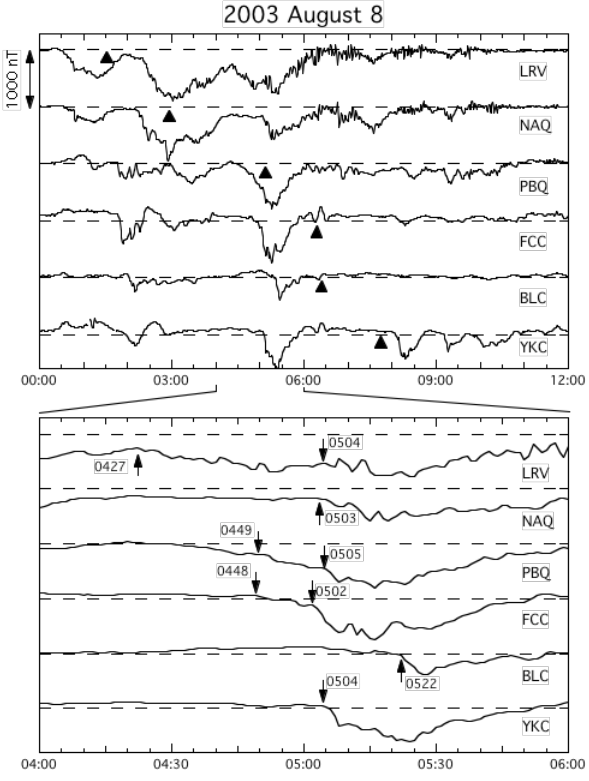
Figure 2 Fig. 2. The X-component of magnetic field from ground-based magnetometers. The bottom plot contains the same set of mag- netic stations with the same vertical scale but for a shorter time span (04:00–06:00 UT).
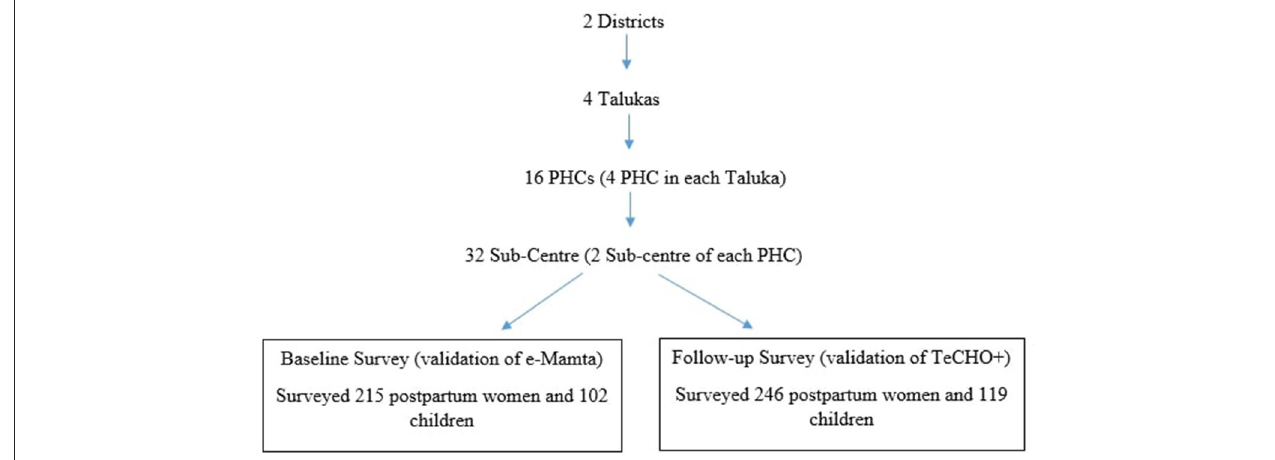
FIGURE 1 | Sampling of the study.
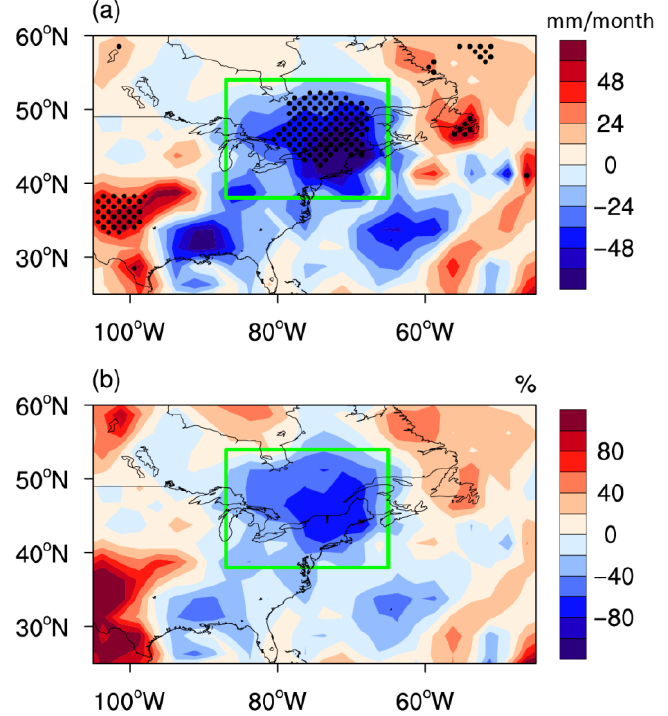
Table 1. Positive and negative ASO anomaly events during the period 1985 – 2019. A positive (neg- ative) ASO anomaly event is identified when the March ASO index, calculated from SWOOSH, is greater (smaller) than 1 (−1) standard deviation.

▬▬▬▬▬▬

PROBLEM DETAILS: Give back exactly the lines from the line with "FIGURE 1 | Sampling of the study." through the end of the material above, inclusive, with no pictures.

EXERCISE ANSWER:
FIGURE 1 | Sampling of the study.
Table 1. Positive and negative ASO anomaly events during the period 1985 – 2019. A positive (neg- ative) ASO anomaly event is identified when the March ASO index, calculated from SWOOSH, is greater (smaller) than 1 (−1) standard deviation.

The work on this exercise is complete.